---------- Records for processing

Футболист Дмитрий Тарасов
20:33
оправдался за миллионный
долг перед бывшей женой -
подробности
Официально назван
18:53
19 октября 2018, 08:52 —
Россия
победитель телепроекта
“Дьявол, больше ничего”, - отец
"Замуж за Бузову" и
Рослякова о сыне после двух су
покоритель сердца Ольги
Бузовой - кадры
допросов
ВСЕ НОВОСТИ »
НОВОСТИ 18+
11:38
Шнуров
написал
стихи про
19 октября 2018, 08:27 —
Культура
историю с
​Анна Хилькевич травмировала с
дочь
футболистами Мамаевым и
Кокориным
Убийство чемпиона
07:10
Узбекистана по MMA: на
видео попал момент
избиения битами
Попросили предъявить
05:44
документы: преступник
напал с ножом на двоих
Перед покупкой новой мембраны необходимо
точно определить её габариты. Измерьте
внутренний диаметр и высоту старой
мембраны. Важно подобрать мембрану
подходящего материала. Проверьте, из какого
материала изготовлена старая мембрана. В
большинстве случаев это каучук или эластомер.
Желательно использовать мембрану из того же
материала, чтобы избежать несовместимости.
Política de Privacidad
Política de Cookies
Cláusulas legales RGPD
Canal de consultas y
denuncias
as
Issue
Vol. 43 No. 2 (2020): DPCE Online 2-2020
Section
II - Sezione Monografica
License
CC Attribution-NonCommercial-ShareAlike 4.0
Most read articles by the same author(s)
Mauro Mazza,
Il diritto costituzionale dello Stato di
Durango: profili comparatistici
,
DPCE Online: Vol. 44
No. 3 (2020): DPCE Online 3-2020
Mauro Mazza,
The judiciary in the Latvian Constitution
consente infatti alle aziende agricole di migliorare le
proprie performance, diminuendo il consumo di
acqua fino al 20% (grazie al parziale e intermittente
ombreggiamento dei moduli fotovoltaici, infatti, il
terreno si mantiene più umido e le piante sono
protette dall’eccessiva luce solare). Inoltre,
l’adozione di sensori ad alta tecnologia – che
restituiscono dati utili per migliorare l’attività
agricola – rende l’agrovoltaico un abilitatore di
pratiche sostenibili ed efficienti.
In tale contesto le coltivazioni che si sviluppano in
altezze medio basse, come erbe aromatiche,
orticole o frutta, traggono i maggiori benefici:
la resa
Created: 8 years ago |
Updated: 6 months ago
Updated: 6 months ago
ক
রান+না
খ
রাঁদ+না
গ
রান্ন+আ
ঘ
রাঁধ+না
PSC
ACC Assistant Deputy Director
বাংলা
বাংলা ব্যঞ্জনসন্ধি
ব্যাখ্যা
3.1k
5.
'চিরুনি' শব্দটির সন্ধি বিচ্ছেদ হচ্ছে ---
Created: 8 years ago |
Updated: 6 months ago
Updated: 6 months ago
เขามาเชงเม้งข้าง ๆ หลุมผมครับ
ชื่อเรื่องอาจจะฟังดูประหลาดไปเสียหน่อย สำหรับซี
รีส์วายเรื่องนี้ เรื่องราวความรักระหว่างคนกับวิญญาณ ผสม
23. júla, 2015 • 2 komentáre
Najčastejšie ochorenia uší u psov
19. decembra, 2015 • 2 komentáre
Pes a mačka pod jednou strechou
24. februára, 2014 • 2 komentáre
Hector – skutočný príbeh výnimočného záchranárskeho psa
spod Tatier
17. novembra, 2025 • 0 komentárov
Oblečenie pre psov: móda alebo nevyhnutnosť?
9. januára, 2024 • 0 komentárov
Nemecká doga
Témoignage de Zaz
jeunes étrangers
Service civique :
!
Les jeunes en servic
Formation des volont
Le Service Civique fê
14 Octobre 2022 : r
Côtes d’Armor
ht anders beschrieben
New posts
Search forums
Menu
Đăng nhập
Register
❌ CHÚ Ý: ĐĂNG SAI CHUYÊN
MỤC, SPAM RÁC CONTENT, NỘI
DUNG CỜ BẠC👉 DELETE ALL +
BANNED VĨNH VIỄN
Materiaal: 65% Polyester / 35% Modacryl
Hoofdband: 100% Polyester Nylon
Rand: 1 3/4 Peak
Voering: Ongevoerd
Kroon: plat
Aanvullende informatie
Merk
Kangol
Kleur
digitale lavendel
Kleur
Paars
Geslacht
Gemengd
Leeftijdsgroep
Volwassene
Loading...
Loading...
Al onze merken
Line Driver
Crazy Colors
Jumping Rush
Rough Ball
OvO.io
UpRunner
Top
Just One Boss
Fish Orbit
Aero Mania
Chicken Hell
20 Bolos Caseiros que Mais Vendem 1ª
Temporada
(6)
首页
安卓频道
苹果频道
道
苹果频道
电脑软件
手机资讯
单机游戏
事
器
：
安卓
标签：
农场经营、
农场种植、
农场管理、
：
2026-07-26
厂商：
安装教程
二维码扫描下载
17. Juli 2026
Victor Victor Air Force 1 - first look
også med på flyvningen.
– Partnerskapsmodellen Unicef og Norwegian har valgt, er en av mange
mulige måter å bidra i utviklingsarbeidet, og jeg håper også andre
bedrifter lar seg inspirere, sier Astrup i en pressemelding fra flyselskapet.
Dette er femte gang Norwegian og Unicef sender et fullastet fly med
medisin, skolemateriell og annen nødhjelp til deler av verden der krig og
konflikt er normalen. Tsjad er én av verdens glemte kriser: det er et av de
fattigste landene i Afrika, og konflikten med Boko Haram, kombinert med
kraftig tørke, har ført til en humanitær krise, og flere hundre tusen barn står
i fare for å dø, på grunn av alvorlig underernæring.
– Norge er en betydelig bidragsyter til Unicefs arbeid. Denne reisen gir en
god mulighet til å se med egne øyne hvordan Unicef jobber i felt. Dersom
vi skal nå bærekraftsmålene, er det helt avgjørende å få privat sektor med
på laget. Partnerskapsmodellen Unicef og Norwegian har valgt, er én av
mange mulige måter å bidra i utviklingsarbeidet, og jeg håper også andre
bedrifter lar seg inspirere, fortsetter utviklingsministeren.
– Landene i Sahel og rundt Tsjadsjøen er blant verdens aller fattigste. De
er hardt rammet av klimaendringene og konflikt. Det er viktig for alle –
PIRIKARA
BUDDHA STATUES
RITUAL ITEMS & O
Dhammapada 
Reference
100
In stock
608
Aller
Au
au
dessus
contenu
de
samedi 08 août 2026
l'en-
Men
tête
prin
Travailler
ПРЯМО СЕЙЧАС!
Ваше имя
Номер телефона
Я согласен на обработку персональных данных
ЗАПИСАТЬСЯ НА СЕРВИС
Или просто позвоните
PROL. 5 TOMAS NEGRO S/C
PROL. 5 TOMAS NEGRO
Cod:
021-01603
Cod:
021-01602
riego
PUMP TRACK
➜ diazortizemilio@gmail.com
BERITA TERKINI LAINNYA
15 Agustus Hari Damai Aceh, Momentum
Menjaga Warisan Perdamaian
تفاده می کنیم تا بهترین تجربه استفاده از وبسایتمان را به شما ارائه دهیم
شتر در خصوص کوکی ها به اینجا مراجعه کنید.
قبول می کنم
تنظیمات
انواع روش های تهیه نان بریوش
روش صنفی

--------------------

▶ Task item
Take the entries and copy them out exactly.

▶ Output below
Футболист Дмитрий Тарасов
20:33
оправдался за миллионный
долг перед бывшей женой -
подробности
Официально назван
18:53
19 октября 2018, 08:52 —
Россия
победитель телепроекта
“Дьявол, больше ничего”, - отец
"Замуж за Бузову" и
Рослякова о сыне после двух су
покоритель сердца Ольги
Бузовой - кадры
допросов
ВСЕ НОВОСТИ »
НОВОСТИ 18+
11:38
Шнуров
написал
стихи про
19 октября 2018, 08:27 —
Культура
историю с
​Анна Хилькевич травмировала с
дочь
футболистами Мамаевым и
Кокориным
Убийство чемпиона
07:10
Узбекистана по MMA: на
видео попал момент
избиения битами
Попросили предъявить
05:44
документы: преступник
напал с ножом на двоих
Перед покупкой новой мембраны необходимо
точно определить её габариты. Измерьте
внутренний диаметр и высоту старой
мембраны. Важно подобрать мембрану
подходящего материала. Проверьте, из какого
материала изготовлена старая мембрана. В
большинстве случаев это каучук или эластомер.
Желательно использовать мембрану из того же
материала, чтобы избежать несовместимости.
Política de Privacidad
Política de Cookies
Cláusulas legales RGPD
Canal de consultas y
denuncias
as
Issue
Vol. 43 No. 2 (2020): DPCE Online 2-2020
Section
II - Sezione Monografica
License
CC Attribution-NonCommercial-ShareAlike 4.0
Most read articles by the same author(s)
Mauro Mazza,
Il diritto costituzionale dello Stato di
Durango: profili comparatistici
,
DPCE Online: Vol. 44
No. 3 (2020): DPCE Online 3-2020
Mauro Mazza,
The judiciary in the Latvian Constitution
consente infatti alle aziende agricole di migliorare le
proprie performance, diminuendo il consumo di
acqua fino al 20% (grazie al parziale e intermittente
ombreggiamento dei moduli fotovoltaici, infatti, il
terreno si mantiene più umido e le piante sono
protette dall’eccessiva luce solare). Inoltre,
l’adozione di sensori ad alta tecnologia – che
restituiscono dati utili per migliorare l’attività
agricola – rende l’agrovoltaico un abilitatore di
pratiche sostenibili ed efficienti.
In tale contesto le coltivazioni che si sviluppano in
altezze medio basse, come erbe aromatiche,
orticole o frutta, traggono i maggiori benefici:
la resa
Created: 8 years ago |
Updated: 6 months ago
Updated: 6 months ago
ক
রান+না
খ
রাঁদ+না
গ
রান্ন+আ
ঘ
রাঁধ+না
PSC
ACC Assistant Deputy Director
বাংলা
বাংলা ব্যঞ্জনসন্ধি
ব্যাখ্যা
3.1k
5.
'চিরুনি' শব্দটির সন্ধি বিচ্ছেদ হচ্ছে ---
Created: 8 years ago |
Updated: 6 months ago
Updated: 6 months ago
เขามาเชงเม้งข้าง ๆ หลุมผมครับ
ชื่อเรื่องอาจจะฟังดูประหลาดไปเสียหน่อย สำหรับซี
รีส์วายเรื่องนี้ เรื่องราวความรักระหว่างคนกับวิญญาณ ผสม
23. júla, 2015 • 2 komentáre
Najčastejšie ochorenia uší u psov
19. decembra, 2015 • 2 komentáre
Pes a mačka pod jednou strechou
24. februára, 2014 • 2 komentáre
Hector – skutočný príbeh výnimočného záchranárskeho psa
spod Tatier
17. novembra, 2025 • 0 komentárov
Oblečenie pre psov: móda alebo nevyhnutnosť?
9. januára, 2024 • 0 komentárov
Nemecká doga
Témoignage de Zaz
jeunes étrangers
Service civique :
!
Les jeunes en servic
Formation des volont
Le Service Civique fê
14 Octobre 2022 : r
Côtes d’Armor
ht anders beschrieben
New posts
Search forums
Menu
Đăng nhập
Register
❌ CHÚ Ý: ĐĂNG SAI CHUYÊN
MỤC, SPAM RÁC CONTENT, NỘI
DUNG CỜ BẠC👉 DELETE ALL +
BANNED VĨNH VIỄN
Materiaal: 65% Polyester / 35% Modacryl
Hoofdband: 100% Polyester Nylon
Rand: 1 3/4 Peak
Voering: Ongevoerd
Kroon: plat
Aanvullende informatie
Merk
Kangol
Kleur
digitale lavendel
Kleur
Paars
Geslacht
Gemengd
Leeftijdsgroep
Volwassene
Loading...
Loading...
Al onze merken
Line Driver
Crazy Colors
Jumping Rush
Rough Ball
OvO.io
UpRunner
Top
Just One Boss
Fish Orbit
Aero Mania
Chicken Hell
20 Bolos Caseiros que Mais Vendem 1ª
Temporada
(6)
首页
安卓频道
苹果频道
道
苹果频道
电脑软件
手机资讯
单机游戏
事
器
：
安卓
标签：
农场经营、
农场种植、
农场管理、
：
2026-07-26
厂商：
安装教程
二维码扫描下载
17. Juli 2026
Victor Victor Air Force 1 - first look
også med på flyvningen.
– Partnerskapsmodellen Unicef og Norwegian har valgt, er en av mange
mulige måter å bidra i utviklingsarbeidet, og jeg håper også andre
bedrifter lar seg inspirere, sier Astrup i en pressemelding fra flyselskapet.
Dette er femte gang Norwegian og Unicef sender et fullastet fly med
medisin, skolemateriell og annen nødhjelp til deler av verden der krig og
konflikt er normalen. Tsjad er én av verdens glemte kriser: det er et av de
fattigste landene i Afrika, og konflikten med Boko Haram, kombinert med
kraftig tørke, har ført til en humanitær krise, og flere hundre tusen barn står
i fare for å dø, på grunn av alvorlig underernæring.
– Norge er en betydelig bidragsyter til Unicefs arbeid. Denne reisen gir en
god mulighet til å se med egne øyne hvordan Unicef jobber i felt. Dersom
vi skal nå bærekraftsmålene, er det helt avgjørende å få privat sektor med
på laget. Partnerskapsmodellen Unicef og Norwegian har valgt, er én av
mange mulige måter å bidra i utviklingsarbeidet, og jeg håper også andre
bedrifter lar seg inspirere, fortsetter utviklingsministeren.
– Landene i Sahel og rundt Tsjadsjøen er blant verdens aller fattigste. De
er hardt rammet av klimaendringene og konflikt. Det er viktig for alle –
PIRIKARA
BUDDHA STATUES
RITUAL ITEMS & O
Dhammapada 
Reference
100
In stock
608
Aller
Au
au
dessus
contenu
de
samedi 08 août 2026
l'en-
Men
tête
prin
Travailler
ПРЯМО СЕЙЧАС!
Ваше имя
Номер телефона
Я согласен на обработку персональных данных
ЗАПИСАТЬСЯ НА СЕРВИС
Или просто позвоните
PROL. 5 TOMAS NEGRO S/C
PROL. 5 TOMAS NEGRO
Cod:
021-01603
Cod:
021-01602
riego
PUMP TRACK
➜ diazortizemilio@gmail.com
BERITA TERKINI LAINNYA
15 Agustus Hari Damai Aceh, Momentum
Menjaga Warisan Perdamaian
تفاده می کنیم تا بهترین تجربه استفاده از وبسایتمان را به شما ارائه دهیم
شتر در خصوص کوکی ها به اینجا مراجعه کنید.
قبول می کنم
تنظیمات
انواع روش های تهیه نان بریوش
روش صنفی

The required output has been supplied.